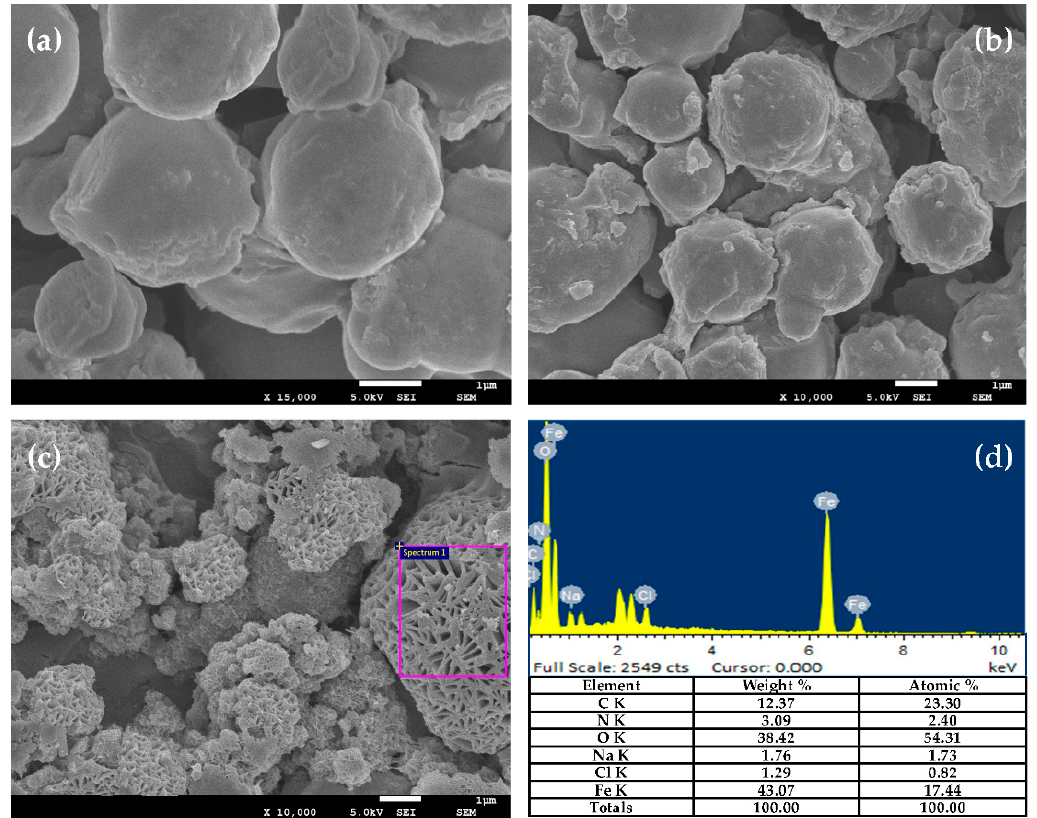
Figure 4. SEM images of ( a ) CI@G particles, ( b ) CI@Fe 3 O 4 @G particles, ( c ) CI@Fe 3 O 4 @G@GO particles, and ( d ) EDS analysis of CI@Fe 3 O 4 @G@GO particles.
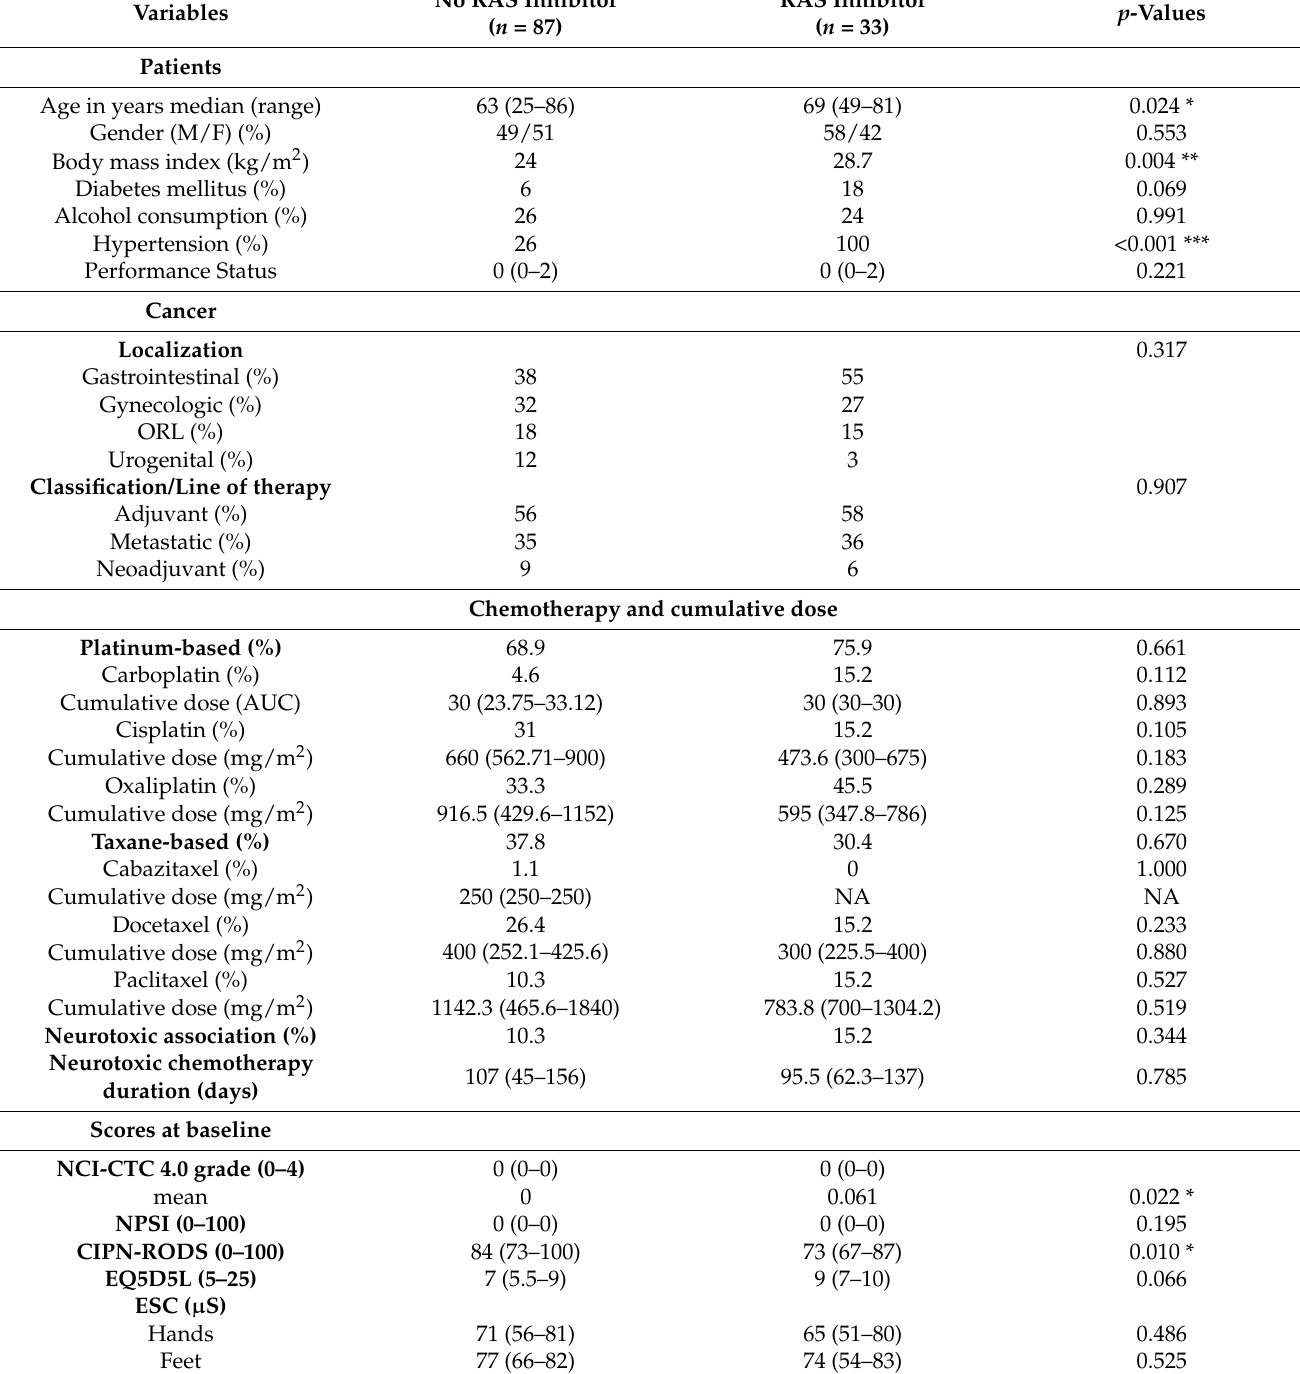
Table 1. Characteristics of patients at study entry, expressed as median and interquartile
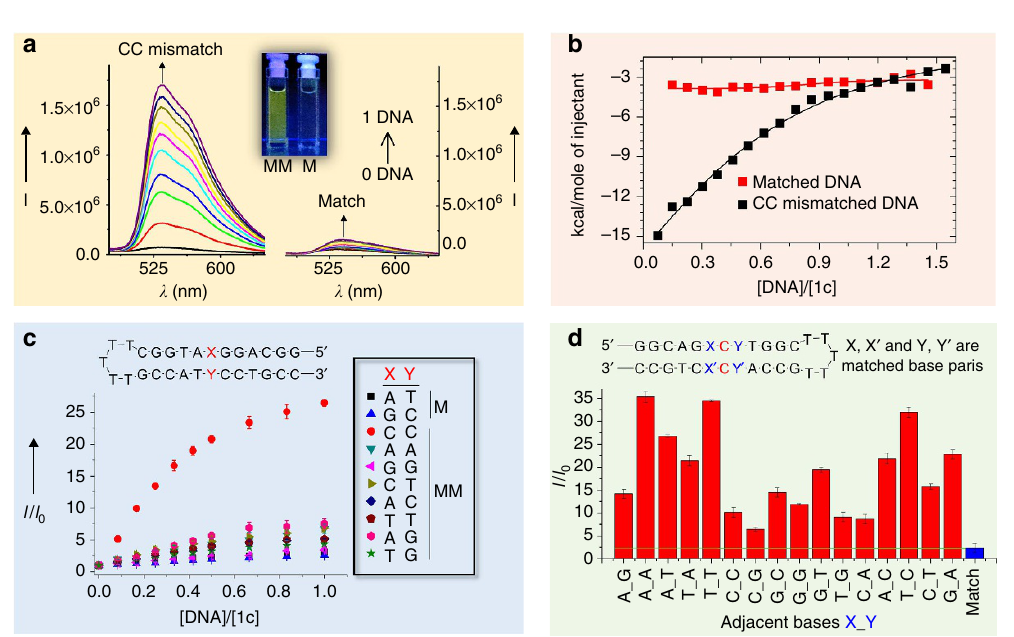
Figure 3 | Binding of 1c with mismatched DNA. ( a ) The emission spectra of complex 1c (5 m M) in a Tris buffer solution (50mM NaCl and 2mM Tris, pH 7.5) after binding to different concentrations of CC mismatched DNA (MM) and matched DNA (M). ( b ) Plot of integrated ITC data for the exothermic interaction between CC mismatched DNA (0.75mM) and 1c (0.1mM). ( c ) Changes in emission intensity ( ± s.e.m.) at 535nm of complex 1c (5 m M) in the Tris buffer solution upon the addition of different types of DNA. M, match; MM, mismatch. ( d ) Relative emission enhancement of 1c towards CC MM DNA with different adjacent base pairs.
::::
_Task goal:_
When a line in the listing has the string "Figure" in it, return that line.

_Problem solution:_
Figure 4. SEM images of ( a ) CI@G particles, ( b ) CI@Fe 3 O 4 @G particles, ( c ) CI@Fe 3 O 4 @G@GO particles, and ( d ) EDS analysis of CI@Fe 3 O 4 @G@GO particles.
Figure 3 | Binding of 1c with mismatched DNA. ( a ) The emission spectra of complex 1c (5 m M) in a Tris buffer solution (50mM NaCl and 2mM Tris, pH 7.5) after binding to different concentrations of CC mismatched DNA (MM) and matched DNA (M). ( b ) Plot of integrated ITC data for the exothermic interaction between CC mismatched DNA (0.75mM) and 1c (0.1mM). ( c ) Changes in emission intensity ( ± s.e.m.) at 535nm of complex 1c (5 m M) in the Tris buffer solution upon the addition of different types of DNA. M, match; MM, mismatch. ( d ) Relative emission enhancement of 1c towards CC MM DNA with different adjacent base pairs.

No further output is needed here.